Aan de vorderingen onder 1 tot en met 3 leggen [eiser01] en [gedaagde02] het volgende ten grondslag. [eiser01] en [gedaagde02] hebben ieder in de periode van 2004 tot 2013 een bedrag van € 104.880,- aan [naam02] geleend. In de overeenkomst van 23 december 2013 heeft [naam02] erkend dat hij deze bedragen heeft ontvangen en aan [eiser01] en [gedaagde02] moet terugbetalen. [naam02] heeft deze bedragen echter niet terugbetaald, zodat [eiser01] en [gedaagde02] ieder een vordering hebben op [naam02] . Deze vordering mochten zij verrekenen met het bedrag van € 235.760,70 dat nog op de Rabobankrekening ‘inzake [naam02] ’ stond, zodat zij dit bedrag niet aan [gedaagde01] hoeven af te geven. Als het beroep op verrekening niet slaagt, dan hebben [eiser01] en [gedaagde02] gelet op de overeenkomst van 23 december 2013 ieder een vordering op [gedaagde01] in haar hoedanigheid van vereffenaar in de nalatenschap van [naam02] en als erfgenaam van [naam02] ten bedrage van € 104.880,-.
Aan de vorderingen onder 4 tot en met 6 leggen [eiser01] en [gedaagde02] het volgende ten grondslag. De nalatenschap van moeder is nog niet geheel verdeeld geweest. Een onverdeeld restant is een vordering op [naam02] met betrekking tot het motorjacht. Moeder heeft het motorjacht voor een te laag bedrag verkocht aan [naam02] , omdat de waarde destijds € 240.000,- bedroeg. Er is sprake van dwaling, misbruik van omstandigheden of paulianeus handelen door [naam02] , waardoor [eiser01] en [gedaagde02] recht en belang hebben te vorderen dat op grond van artikel 6:230 BW de rechtbank de gevolgen van de overeenkomst wijzigt ter opheffing van het nadeel dat is geleden. Dat nadeel bedraagt € 215.015,-. Iedere deelgenoot heeft recht op 1/3e deel daarvan, dus op € 71.671,-. Subsidiair stellen [eiser01] en [gedaagde02] zich op het standpunt dat [naam02] een bedrag van f 55.000,- van moeder heeft geleend en dit niet heeft terugbetaald. Het onverdeelde bestanddeel van de nalatenschap van moeder is gelet hierop een vordering van (de nalatenschap van) moeder op [naam02] op grond van de akte van 11 oktober 2000 ter grootte van € 24.958,- (f 55.000,-), zodat [eiser01] en [gedaagde02] ieder recht hebben op 1/3e deel daarvan, dus op € 8.319,-.
Aan de vordering onder 7 legt [eiser01] ten grondslag dat hij de kosten m.b.t. de verklaring van erfrecht heeft betaald, zodat hij een vordering heeft op de nalatenschap van [naam02] die met voorrang voldaan moet worden.
3.3.
════════════════
Geef het vervolg van de tekst over de vorderingen in de nalatenschapszaak. De gegevens die hierna komen, staan los van de tekst over de nalatenschap.
════════════════
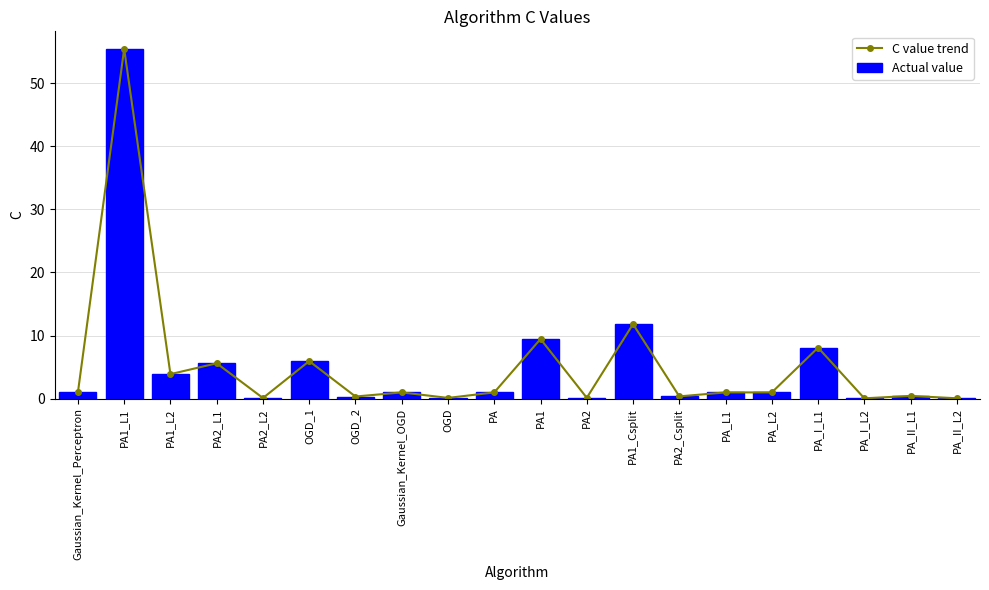

Reading left to right, extract all data points from this chart.

C value trend: Gaussian_Kernel_Perceptron=1.0	PA1_L1=55.4	PA1_L2=3.9	PA2_L1=5.6	PA2_L2=0.1	OGD_1=6.0	OGD_2=0.3	Gaussian_Kernel_OGD=1.0	OGD=0.1	PA=1.0	PA1=9.5	PA2=0.1	PA1_Csplit=11.8	PA2_Csplit=0.4	PA_L1=1.0	PA_L2=1.0	PA_I_L1=8.1	PA_I_L2=0.1	PA_II_L1=0.4	PA_II_L2=0.1
Actual value: Gaussian_Kernel_Perceptron=1.0	PA1_L1=55.4	PA1_L2=3.9	PA2_L1=5.6	PA2_L2=0.1	OGD_1=6.0	OGD_2=0.3	Gaussian_Kernel_OGD=1.0	OGD=0.1	PA=1.0	PA1=9.5	PA2=0.1	PA1_Csplit=11.8	PA2_Csplit=0.4	PA_L1=1.0	PA_L2=1.0	PA_I_L1=8.1	PA_I_L2=0.1	PA_II_L1=0.4	PA_II_L2=0.1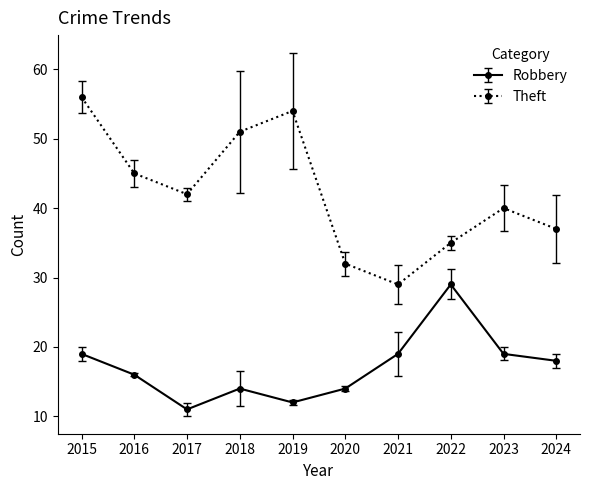

Which series changed the most between 2018 and 2022?

Theft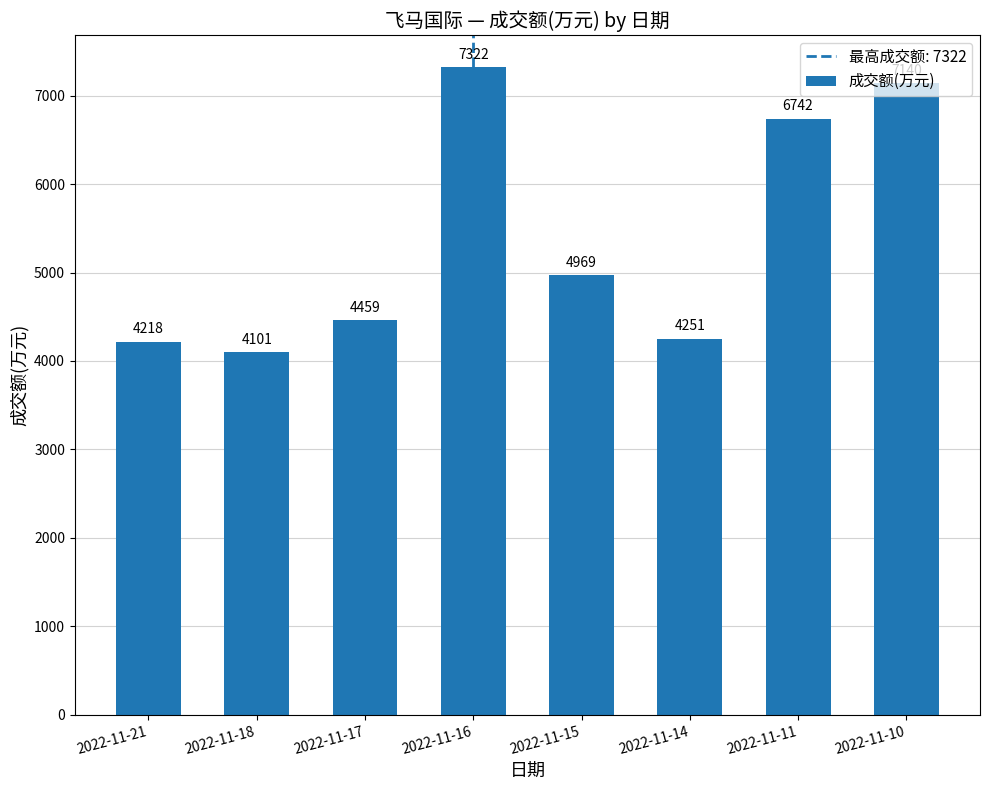

Reading right to left, extract all data points from this chart.

2022-11-10=7140	2022-11-11=6742	2022-11-14=4251	2022-11-15=4969	2022-11-16=7322	2022-11-17=4459	2022-11-18=4101	2022-11-21=4218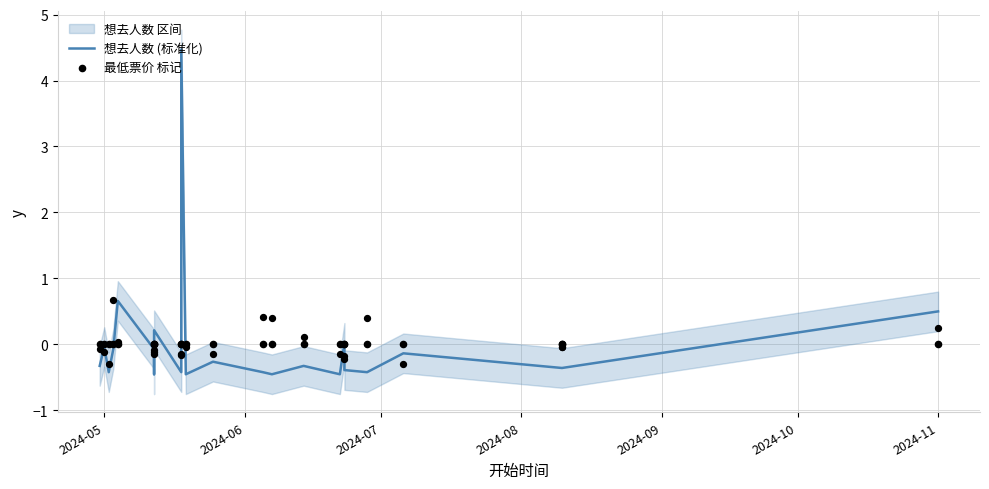

What is the total value across all series at 2024-11?

0.5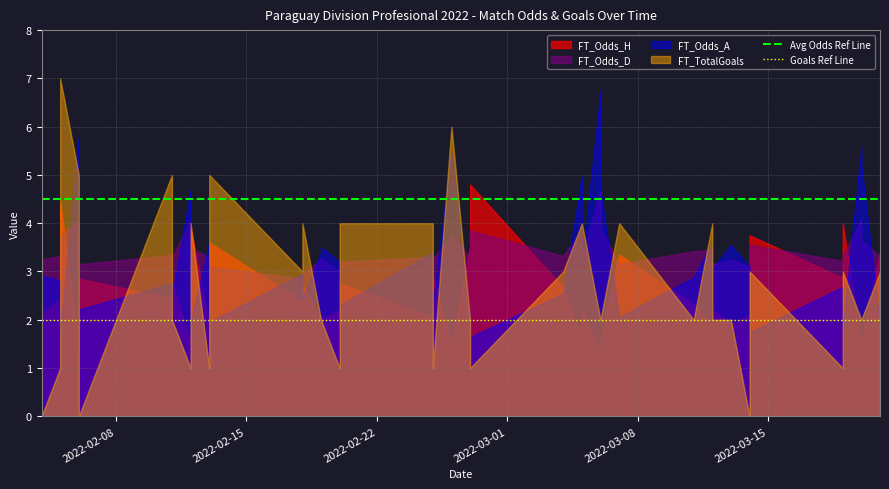

At which label does Goals Ref Line reach its peak?

2022-02-08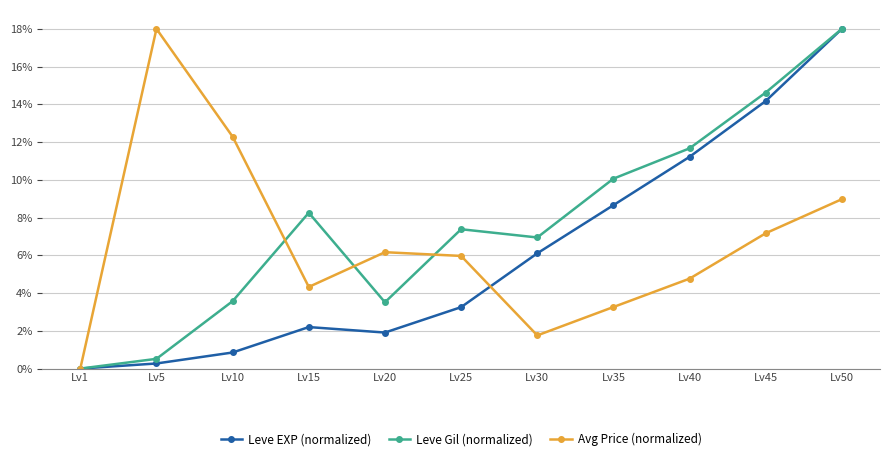

What are all the series names shown in the legend?

Leve EXP (normalized), Leve Gil (normalized), Avg Price (normalized)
════════════════
(Antwoord)
[gedaagde01] stelt zich op het standpunt dat de vorderingen van [eiser01] en [gedaagde02] moeten worden afgewezen. Op haar stellingen zal hierna, voor zover van belang, worden ingegaan.

4..De beoordeling

Vorderingen 1 tot en met 3

4.1.
Aan de onder vordering 1 tot en met 3 gevorderde verrekening, dan wel nakoming van de terugbetalingsverplichting, hebben [eiser01] en [gedaagde02] de volgende feiten ten grondslag gelegd. [naam02] was een man van twaalf ambachten en dertien ongelukken, kon niet goed met geld omgaan en vroeg regelmatig geld aan zijn ouders en later aan [eiser01] en [gedaagde02] . In de periode van 2004 tot en met december 2013, en ook daarvoor, hebben [eiser01] en [gedaagde02] regelmatig geld geleend aan [naam02] . Dit waren voorschotten op de nalatenschap van moeder. [eiser01] en [gedaagde02] betaalden niet ieder € 920,- per maand aan [naam02] , zoals in de dagvaarding staat, maar dit waren vaak verschillende bedragen. Meestal werd contant geld aan [naam02] overhandigd op een parkeerterrein in Dordrecht. In december 2013 verscheen [naam02] plotseling weer ten tonele bij [eiser01] en [gedaagde02] , omdat hij een schuldhulptraject wilde starten en zijn (financiële) problemen wilde oplossen. Op verzoek van [naam02] hebben de drie broers toen met elkaar gesproken over de door [eiser01] en [gedaagde02] aan [naam02] uitgeleende gelden en deze afspraken zijn op papier gezet door [naam05] (hierna: [naam05] ), die op dat moment werkzaam was bij Bestis Advies en Belastingen (en thans bij Maas Consulting). In de door [naam02] , [eiser01] , [eiser02] en [naam05] ondertekende overeenkomst van 23 december 2013 heeft [naam02] erkend dat hij aan zowel [eiser01] en [gedaagde02] een bedrag verschuldigd is van € 104.880,-.
4.2.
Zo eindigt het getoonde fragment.